When a date column is used in its native format, it is usually converted by an R model to an integer.
It can be re-engineered as:
Days since a reference date
Day of the week
Month
Year
Indicators for holidays
General definitions
Data preprocessing steps allow your model to fit.
Feature engineering steps help the model do the least work to predict the outcome as well as possible.
The recipes package can handle both!
In a little bit, we’ll see successful (and unsuccessful) feature engineering methods for our example data.
Prepare your data for modeling
The recipes package is an extensible framework for pipeable sequences of feature engineering steps that provide preprocessing tools to be applied to data.
Statistical parameters for the steps can be estimated from an initial data set and then applied to other data sets.

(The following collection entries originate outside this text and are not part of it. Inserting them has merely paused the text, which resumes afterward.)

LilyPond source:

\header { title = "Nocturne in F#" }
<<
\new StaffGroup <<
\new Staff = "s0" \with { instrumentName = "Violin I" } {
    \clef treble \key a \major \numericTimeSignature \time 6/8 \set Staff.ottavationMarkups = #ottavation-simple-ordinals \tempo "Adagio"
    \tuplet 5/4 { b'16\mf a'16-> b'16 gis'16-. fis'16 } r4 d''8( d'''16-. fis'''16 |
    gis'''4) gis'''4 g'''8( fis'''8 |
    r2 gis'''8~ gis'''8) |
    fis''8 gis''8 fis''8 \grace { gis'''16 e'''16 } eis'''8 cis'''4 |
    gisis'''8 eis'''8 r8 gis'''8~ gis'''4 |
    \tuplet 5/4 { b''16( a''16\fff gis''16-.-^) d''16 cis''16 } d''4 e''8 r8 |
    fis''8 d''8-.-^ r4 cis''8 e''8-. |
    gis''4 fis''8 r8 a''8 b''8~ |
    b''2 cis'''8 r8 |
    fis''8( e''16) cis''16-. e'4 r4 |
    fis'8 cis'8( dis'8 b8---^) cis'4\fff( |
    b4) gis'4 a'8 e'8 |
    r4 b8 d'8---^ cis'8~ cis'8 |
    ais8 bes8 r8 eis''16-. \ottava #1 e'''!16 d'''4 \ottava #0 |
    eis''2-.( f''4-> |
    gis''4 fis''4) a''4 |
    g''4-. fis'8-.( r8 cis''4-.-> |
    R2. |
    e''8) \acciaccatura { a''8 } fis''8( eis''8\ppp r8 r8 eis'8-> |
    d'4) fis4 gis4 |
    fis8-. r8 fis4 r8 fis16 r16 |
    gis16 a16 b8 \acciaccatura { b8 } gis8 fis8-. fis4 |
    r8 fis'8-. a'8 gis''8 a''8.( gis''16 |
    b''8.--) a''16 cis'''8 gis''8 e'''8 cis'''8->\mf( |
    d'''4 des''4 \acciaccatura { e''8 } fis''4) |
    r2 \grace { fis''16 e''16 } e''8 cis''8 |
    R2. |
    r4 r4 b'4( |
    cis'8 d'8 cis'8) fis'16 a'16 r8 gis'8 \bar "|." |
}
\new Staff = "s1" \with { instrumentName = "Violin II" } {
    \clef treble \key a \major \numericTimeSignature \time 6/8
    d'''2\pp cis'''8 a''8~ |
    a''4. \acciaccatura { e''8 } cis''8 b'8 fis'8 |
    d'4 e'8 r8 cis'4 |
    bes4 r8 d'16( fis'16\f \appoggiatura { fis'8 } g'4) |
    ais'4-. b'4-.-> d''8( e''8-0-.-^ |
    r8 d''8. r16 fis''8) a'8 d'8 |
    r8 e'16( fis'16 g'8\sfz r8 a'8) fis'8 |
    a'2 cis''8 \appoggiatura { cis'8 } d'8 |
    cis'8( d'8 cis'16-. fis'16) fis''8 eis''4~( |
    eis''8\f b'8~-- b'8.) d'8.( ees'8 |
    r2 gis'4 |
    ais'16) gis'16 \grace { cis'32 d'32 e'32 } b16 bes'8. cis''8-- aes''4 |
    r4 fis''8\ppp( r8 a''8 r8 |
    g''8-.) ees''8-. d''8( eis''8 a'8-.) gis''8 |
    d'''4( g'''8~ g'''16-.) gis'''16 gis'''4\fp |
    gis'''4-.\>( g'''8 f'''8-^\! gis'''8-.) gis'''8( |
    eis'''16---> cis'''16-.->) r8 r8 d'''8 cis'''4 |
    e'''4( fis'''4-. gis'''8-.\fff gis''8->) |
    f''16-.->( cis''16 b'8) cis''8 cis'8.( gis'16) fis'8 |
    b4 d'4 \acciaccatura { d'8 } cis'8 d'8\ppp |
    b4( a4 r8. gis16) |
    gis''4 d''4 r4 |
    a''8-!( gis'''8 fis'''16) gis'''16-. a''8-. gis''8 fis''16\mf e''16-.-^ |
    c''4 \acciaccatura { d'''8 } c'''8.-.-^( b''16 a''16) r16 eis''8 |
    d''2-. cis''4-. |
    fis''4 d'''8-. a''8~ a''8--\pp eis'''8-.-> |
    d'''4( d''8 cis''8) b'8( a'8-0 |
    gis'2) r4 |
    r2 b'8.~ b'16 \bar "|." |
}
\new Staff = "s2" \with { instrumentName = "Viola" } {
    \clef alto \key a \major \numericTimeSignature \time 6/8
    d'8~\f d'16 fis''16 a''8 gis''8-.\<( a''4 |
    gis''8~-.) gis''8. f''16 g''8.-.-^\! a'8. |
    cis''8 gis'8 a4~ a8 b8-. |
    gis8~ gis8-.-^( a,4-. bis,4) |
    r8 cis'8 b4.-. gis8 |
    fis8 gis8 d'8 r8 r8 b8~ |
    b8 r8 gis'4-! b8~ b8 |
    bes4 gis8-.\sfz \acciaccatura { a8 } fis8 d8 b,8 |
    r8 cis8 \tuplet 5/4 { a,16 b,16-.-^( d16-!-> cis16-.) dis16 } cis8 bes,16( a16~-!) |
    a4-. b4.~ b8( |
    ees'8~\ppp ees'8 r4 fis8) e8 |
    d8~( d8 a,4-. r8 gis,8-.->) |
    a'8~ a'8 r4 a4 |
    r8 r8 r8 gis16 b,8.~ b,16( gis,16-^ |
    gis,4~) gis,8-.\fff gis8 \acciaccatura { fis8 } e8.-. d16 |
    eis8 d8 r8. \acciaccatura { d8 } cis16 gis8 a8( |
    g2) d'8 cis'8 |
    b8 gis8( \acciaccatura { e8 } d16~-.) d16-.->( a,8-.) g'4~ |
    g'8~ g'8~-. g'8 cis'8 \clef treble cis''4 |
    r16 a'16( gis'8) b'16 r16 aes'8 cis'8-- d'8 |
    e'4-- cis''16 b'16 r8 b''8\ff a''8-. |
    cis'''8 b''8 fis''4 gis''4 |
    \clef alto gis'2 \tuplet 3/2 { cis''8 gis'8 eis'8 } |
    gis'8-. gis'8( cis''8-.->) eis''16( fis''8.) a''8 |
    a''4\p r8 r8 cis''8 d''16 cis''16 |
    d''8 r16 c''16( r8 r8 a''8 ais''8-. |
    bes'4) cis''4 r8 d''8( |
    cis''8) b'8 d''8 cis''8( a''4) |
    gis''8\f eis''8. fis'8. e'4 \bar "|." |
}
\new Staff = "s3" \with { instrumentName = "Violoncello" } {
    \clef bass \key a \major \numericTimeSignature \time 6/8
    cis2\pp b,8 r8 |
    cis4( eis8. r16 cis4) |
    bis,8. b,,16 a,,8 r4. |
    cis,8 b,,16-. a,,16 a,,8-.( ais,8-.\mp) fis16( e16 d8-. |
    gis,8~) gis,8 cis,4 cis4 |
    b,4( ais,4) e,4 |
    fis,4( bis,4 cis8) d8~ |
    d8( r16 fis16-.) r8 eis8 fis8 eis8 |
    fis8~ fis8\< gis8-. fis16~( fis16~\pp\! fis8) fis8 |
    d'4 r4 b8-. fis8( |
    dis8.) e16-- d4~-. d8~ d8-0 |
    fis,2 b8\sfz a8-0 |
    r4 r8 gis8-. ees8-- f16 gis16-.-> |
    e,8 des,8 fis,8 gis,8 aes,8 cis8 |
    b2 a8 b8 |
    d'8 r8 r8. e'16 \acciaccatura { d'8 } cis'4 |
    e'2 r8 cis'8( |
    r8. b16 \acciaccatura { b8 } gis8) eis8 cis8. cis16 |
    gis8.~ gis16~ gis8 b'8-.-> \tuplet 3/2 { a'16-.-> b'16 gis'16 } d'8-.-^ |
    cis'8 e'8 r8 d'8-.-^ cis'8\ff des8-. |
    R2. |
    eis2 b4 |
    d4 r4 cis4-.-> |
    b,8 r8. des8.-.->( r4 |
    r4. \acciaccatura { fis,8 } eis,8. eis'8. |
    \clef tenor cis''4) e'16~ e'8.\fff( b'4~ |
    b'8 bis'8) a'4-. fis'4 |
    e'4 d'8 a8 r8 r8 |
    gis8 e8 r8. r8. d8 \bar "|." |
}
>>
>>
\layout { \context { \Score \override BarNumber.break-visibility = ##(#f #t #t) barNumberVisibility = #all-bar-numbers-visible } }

The resulting processed output can be used as inputs for statistical or machine learning models.
A first recipe
cell_rec <-recipe(class ~ ., data = cell_tr)
The recipe() function assigns columns to roles of “outcome” or “predictor” using the formula
Typically, you will want to use a workflow to estimate and apply a recipe.
If you have an error and need to debug your recipe, the original recipe object (e.g. pca_rec) can be estimated manually with a function called prep(). It is analogous to fit(). See TMwR section 16.4
Another function (bake()) is analogous to predict(), and gives you the processed data back.
The tidy() function can be used to get specific results from the recipe.
More on recipes
Once fit() is called on a workflow, changing the model does not re-fit the recipe.